● Exercise prompt
Pull every line holding the string "Tier" from the records below.

======== Available records ========

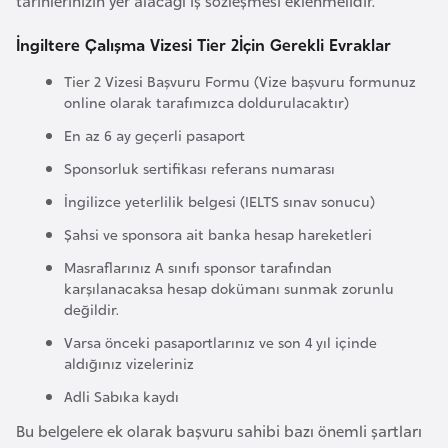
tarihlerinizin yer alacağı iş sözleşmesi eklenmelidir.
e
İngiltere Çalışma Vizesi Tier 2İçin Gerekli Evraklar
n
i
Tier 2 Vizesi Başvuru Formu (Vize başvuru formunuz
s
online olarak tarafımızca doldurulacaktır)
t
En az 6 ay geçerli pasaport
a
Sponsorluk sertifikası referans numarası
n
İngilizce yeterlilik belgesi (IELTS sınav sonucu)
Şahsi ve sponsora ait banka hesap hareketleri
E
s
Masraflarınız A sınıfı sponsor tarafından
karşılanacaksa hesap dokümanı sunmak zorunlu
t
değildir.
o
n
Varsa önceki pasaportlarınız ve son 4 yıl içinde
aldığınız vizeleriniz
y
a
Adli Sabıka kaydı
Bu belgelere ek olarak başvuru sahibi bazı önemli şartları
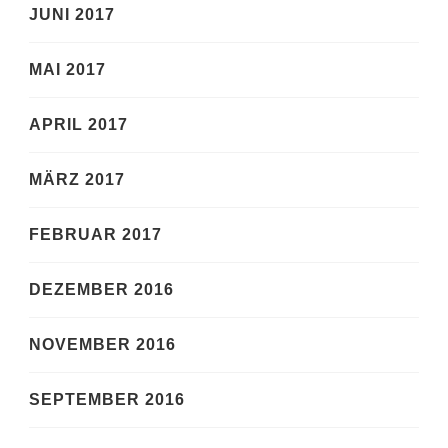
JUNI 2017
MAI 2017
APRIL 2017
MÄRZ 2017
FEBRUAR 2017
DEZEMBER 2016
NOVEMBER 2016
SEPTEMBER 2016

========
======== Available records ========

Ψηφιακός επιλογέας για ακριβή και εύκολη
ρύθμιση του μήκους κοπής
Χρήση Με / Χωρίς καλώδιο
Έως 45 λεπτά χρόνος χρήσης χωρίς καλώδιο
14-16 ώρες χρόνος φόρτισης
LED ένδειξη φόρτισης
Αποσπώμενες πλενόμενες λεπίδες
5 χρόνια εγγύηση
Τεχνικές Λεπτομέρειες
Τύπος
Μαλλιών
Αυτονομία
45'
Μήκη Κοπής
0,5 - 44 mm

========

● Answer box
İngiltere Çalışma Vizesi Tier 2İçin Gerekli Evraklar
Tier 2 Vizesi Başvuru Formu (Vize başvuru formunuz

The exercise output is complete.